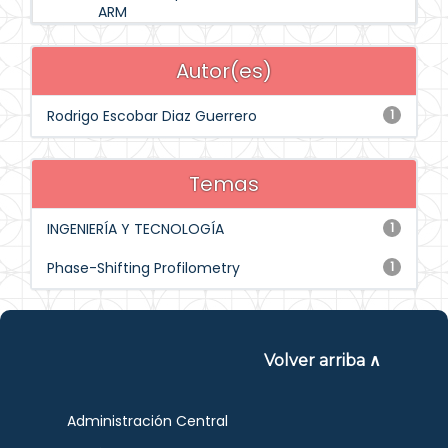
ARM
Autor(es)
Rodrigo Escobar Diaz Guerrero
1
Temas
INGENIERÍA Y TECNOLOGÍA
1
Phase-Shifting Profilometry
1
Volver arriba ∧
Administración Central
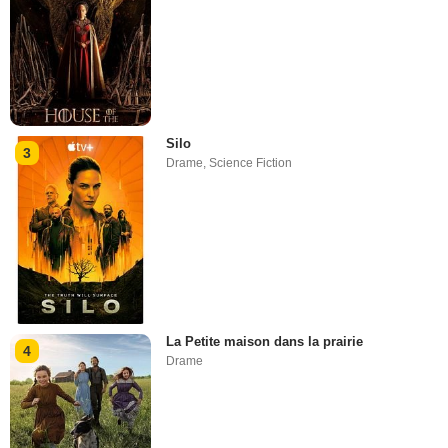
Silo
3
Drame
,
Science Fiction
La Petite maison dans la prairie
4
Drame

——

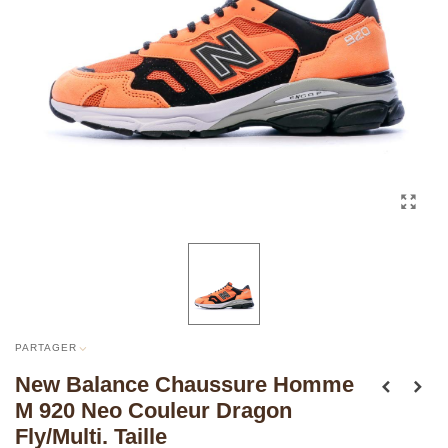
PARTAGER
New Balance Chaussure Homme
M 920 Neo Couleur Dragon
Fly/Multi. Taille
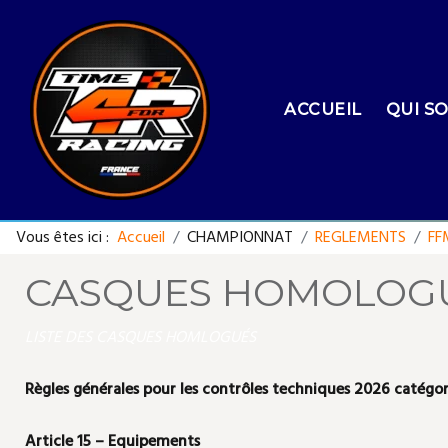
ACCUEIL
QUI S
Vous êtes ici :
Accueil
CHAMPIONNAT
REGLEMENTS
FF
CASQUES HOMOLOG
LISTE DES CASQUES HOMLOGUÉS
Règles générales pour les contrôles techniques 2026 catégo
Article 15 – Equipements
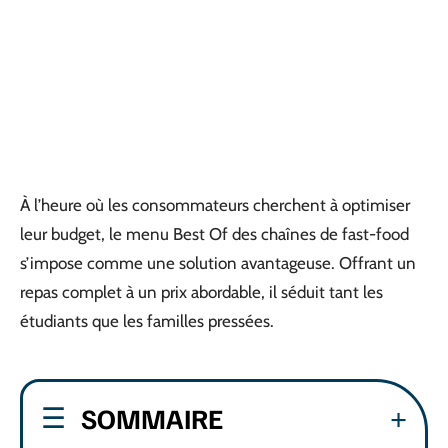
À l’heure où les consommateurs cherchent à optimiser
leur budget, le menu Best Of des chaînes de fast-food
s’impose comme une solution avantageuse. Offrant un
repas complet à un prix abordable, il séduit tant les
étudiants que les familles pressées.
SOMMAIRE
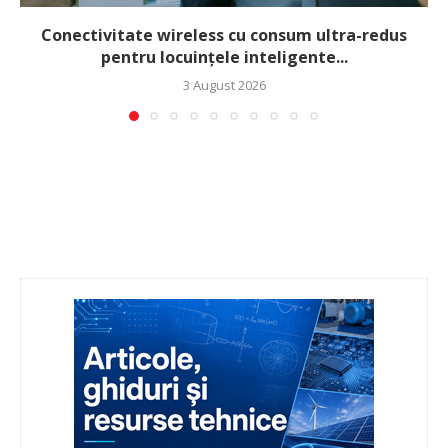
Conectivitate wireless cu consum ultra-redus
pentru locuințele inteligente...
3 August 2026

——

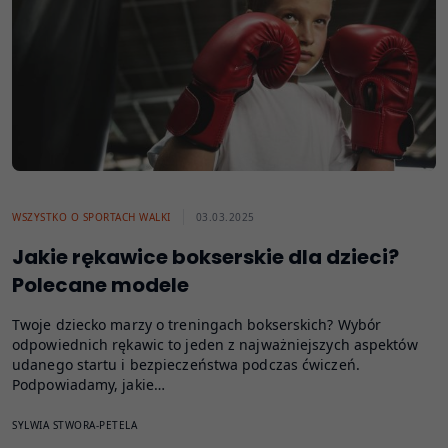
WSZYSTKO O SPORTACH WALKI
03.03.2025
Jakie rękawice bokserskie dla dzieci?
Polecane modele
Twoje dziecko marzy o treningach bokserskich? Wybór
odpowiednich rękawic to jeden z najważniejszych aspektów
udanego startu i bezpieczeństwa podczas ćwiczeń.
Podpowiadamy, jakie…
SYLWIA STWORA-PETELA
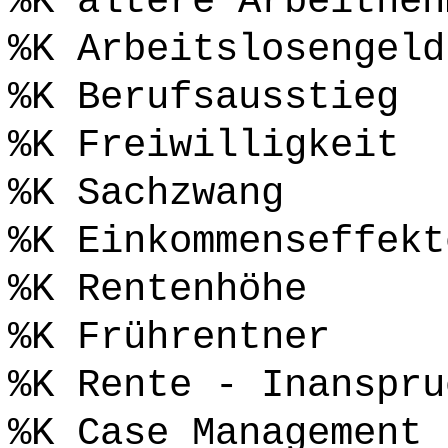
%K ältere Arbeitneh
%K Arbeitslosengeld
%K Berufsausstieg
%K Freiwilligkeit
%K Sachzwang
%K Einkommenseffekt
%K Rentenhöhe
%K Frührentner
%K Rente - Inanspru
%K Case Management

——

## Brief
Lines containing the string "CASQUES" above: how many are there? Answer with the number only.

## Answer for this exercise
2